** Document excerpt follows **

5. Photos/Media/Files — We can take user’s permission to modify, read or delete files from USB storage, like uploading private camera images to a server. The date and time when each photo was taken is embedded within the photo.
- Apps like Google Photos creates a trip timeline using those images
- Other use cases like attaching images from your phone while submitting a feedback would need access to user’s photos and media files
- Photo editing apps like Bobble/Prisma would need access to photos/media/files to access media files and allow users to pick the photo to edit
- You can also write data in phone storage so that you can access the data next time the user launches the app. This would help in making the experience faster.
6. Camera/Microphone — We can take user’s permission to use camera and microphone. Camera can be used to take pictures and record videos while microphone can be used to record audio.
- Photo editing apps like Instagram/Prisma uses camera to allow users to take pictures, edit and share the same with their network
- Apps which allows submitting photo reviews would need access to camera to click the pictures and share
- Messaging apps like WhatsApp/Messenger uses microphone feature to allow users to record and share audio files
- Google apps uses microphone to allow voice based search
7. Contact list — You can read user’s contacts to use the same to build features on top of that. Though reading contacts is a permission that you should be extremely wary of and should only do if the feature built on top of that provides a real value to the user. Social networking apps like Facebook use this permission legitimately and back-it up with a privacy statement.

** End of Document excerpt **
** Listed records follows **

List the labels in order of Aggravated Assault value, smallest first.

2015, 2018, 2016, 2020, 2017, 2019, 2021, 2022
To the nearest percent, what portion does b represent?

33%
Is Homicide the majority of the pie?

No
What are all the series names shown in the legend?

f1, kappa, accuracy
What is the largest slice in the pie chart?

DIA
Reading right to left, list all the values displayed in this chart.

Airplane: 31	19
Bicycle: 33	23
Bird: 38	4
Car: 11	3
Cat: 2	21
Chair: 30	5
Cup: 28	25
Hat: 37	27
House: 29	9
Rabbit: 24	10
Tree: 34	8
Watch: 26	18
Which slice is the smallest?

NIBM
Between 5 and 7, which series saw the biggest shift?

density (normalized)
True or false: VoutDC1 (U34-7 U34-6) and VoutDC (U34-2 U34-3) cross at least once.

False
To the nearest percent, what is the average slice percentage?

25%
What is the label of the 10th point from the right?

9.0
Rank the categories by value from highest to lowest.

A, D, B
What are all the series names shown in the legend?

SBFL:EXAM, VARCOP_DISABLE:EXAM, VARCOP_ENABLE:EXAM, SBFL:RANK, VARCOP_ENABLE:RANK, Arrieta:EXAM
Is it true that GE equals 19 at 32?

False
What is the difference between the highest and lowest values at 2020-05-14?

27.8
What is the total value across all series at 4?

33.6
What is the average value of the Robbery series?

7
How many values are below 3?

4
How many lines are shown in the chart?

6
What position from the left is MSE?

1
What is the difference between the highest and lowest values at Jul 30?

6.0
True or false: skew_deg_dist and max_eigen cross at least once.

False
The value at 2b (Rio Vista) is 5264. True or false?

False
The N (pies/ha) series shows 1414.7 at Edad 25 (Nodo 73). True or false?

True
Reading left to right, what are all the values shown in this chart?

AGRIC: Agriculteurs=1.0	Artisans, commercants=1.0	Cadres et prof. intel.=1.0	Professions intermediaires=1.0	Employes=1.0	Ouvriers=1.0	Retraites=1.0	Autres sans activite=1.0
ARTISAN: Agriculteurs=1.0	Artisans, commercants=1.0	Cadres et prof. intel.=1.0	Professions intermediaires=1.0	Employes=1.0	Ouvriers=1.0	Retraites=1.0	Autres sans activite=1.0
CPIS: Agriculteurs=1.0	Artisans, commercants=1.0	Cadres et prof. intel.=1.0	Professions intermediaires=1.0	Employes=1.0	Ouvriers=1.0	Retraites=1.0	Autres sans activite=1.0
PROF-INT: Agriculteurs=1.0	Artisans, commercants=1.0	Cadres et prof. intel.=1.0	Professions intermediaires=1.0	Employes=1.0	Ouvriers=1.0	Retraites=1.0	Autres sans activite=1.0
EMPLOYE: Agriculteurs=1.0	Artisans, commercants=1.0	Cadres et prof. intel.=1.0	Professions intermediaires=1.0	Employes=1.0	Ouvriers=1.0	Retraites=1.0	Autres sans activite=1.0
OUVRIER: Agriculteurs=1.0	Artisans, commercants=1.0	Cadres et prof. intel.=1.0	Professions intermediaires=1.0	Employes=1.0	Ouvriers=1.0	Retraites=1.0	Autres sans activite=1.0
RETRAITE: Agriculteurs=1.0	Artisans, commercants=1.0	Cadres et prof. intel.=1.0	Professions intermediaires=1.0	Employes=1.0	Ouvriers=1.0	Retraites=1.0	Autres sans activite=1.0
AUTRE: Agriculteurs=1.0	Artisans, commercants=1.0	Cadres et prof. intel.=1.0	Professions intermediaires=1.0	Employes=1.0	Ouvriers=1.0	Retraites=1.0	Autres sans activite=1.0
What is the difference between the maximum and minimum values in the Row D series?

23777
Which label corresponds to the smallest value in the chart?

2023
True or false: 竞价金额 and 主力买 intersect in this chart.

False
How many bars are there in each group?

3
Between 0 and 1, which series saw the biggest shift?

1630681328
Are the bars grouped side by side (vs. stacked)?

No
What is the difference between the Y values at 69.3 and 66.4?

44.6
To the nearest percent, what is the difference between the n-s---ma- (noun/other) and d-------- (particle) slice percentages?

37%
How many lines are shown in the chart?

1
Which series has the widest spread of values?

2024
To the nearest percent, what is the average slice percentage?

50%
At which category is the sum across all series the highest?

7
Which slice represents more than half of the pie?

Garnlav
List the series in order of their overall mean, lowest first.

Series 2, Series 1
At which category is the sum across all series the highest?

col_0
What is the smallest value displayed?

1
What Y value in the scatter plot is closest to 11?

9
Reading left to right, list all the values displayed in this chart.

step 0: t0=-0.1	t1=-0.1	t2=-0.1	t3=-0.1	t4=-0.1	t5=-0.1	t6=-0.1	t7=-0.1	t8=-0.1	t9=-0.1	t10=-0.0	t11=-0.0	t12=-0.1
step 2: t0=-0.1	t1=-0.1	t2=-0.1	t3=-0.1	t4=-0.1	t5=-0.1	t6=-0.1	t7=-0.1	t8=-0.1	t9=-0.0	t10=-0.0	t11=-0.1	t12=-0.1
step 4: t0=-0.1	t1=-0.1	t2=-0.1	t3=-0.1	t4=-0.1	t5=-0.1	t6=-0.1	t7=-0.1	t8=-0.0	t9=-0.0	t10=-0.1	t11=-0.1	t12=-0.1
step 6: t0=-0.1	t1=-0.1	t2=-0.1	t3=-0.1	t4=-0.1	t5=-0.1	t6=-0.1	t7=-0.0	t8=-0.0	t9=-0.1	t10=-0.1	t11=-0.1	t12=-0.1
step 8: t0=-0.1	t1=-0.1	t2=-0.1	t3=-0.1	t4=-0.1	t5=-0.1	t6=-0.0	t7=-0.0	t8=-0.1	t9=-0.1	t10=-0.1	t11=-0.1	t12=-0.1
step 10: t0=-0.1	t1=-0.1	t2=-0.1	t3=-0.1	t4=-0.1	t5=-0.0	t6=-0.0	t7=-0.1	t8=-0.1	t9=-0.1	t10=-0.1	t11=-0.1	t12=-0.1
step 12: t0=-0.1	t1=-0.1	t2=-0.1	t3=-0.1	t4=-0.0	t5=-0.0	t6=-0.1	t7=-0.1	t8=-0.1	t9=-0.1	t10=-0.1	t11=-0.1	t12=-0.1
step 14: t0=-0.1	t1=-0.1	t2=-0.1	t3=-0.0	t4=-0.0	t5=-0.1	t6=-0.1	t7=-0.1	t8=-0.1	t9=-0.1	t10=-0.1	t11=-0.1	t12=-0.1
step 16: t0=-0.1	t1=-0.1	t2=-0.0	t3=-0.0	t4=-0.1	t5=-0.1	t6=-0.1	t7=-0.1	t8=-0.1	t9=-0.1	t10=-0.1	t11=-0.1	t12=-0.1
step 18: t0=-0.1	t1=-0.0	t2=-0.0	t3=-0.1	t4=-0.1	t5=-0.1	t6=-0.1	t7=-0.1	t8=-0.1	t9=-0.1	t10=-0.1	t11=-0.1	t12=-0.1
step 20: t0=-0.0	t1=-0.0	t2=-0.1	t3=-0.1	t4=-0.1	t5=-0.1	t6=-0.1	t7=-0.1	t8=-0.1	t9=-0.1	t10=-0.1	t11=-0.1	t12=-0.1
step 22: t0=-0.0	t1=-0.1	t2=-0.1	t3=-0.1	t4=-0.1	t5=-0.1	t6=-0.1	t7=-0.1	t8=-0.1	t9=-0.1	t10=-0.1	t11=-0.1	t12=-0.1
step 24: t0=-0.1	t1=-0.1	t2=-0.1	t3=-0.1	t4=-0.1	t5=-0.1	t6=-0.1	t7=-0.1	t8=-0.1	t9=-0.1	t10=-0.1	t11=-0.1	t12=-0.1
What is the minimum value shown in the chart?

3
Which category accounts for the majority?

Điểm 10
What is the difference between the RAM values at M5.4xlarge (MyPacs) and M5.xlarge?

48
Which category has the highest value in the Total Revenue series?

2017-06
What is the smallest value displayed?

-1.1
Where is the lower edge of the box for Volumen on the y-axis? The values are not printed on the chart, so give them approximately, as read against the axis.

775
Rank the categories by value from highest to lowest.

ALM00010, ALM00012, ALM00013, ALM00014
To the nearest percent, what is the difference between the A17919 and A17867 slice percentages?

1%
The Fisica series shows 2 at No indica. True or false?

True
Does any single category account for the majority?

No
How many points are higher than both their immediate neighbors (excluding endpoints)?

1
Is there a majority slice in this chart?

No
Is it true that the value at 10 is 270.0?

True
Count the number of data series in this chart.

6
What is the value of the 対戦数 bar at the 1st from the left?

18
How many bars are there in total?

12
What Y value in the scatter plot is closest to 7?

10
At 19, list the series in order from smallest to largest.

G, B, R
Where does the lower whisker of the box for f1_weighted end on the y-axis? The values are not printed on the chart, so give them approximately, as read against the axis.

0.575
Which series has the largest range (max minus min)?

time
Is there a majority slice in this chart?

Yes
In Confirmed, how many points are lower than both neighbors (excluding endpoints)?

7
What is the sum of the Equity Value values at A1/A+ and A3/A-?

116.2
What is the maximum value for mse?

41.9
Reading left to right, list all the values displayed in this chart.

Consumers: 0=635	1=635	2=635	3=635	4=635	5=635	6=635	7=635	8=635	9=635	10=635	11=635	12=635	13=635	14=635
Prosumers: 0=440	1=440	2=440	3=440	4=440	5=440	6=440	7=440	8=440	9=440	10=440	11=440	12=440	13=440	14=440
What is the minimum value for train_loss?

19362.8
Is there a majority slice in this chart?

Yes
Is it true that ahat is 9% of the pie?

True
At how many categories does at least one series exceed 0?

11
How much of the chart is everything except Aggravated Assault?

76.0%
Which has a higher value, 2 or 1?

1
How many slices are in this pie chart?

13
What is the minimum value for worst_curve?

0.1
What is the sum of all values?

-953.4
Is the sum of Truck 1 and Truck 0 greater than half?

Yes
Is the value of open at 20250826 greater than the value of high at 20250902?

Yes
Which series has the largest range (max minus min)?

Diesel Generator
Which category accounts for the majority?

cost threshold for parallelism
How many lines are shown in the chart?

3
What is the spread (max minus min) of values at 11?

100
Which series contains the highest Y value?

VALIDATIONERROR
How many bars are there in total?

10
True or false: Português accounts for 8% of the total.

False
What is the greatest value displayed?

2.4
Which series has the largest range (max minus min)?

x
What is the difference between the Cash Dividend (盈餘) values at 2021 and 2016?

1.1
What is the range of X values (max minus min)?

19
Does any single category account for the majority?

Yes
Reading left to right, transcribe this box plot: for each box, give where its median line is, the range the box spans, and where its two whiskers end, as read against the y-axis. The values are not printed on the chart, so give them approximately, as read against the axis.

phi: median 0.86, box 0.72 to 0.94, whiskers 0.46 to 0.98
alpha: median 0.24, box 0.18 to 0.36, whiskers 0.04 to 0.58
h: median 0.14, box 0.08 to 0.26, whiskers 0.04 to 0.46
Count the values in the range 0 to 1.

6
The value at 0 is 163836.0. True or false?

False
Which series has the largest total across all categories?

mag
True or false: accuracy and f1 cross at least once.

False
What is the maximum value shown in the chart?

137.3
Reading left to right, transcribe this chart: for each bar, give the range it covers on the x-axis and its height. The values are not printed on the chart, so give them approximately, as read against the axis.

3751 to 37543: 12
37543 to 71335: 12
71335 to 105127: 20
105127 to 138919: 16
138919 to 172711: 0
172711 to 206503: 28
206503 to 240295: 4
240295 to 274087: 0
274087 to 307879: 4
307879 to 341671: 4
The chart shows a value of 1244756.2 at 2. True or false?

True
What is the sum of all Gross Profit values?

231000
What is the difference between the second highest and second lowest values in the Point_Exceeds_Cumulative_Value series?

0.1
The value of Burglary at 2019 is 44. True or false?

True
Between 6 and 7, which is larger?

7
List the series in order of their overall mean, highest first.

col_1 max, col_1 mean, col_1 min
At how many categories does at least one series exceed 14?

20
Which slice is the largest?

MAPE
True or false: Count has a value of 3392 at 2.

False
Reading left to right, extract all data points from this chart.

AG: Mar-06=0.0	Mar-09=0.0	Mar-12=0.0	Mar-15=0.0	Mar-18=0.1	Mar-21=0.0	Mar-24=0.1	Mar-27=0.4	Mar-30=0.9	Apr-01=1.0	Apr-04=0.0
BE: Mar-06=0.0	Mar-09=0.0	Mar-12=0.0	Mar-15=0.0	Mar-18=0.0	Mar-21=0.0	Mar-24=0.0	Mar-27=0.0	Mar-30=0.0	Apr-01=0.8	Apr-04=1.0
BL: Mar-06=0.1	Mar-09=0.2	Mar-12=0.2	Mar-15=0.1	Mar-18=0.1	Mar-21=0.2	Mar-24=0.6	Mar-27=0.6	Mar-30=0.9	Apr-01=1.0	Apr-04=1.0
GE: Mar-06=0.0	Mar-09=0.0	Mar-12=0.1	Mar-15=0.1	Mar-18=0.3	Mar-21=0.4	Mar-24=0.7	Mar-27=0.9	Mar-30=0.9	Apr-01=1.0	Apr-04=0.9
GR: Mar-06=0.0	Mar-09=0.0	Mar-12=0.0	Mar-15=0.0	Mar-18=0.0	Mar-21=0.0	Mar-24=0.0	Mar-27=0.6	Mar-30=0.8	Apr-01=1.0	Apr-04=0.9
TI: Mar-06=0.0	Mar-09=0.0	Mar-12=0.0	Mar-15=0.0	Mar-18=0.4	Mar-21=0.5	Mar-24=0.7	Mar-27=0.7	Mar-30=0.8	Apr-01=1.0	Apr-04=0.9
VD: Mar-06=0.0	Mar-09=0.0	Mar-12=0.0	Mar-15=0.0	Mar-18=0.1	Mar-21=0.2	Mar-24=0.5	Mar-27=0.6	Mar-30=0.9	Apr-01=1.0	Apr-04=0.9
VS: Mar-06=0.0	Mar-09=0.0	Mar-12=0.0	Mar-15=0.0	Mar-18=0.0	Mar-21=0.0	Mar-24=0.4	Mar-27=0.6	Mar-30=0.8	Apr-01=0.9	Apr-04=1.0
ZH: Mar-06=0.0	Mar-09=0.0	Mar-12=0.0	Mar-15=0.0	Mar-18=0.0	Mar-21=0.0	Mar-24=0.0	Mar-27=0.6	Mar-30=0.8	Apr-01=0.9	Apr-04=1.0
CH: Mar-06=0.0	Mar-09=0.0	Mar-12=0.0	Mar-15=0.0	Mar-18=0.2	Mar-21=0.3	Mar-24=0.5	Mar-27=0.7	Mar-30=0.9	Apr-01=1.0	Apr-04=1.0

** End of Listed records **

● **The task**:
Summarize the excerpt on app permissions in two sentences. This material comes from a separate source.

● **Output for this task**:
Apps can ask permission to read, modify or delete photos, media and files, which supports uses such as building a trip timeline, attaching images to feedback, editing photos and storing data so the app works faster the next time it launches. Camera and microphone access lets apps take pictures, record video and record audio for photo editing, photo reviews, audio messages and voice search, while reading a user's contacts calls for great caution and should happen only when the resulting feature gives the user real value.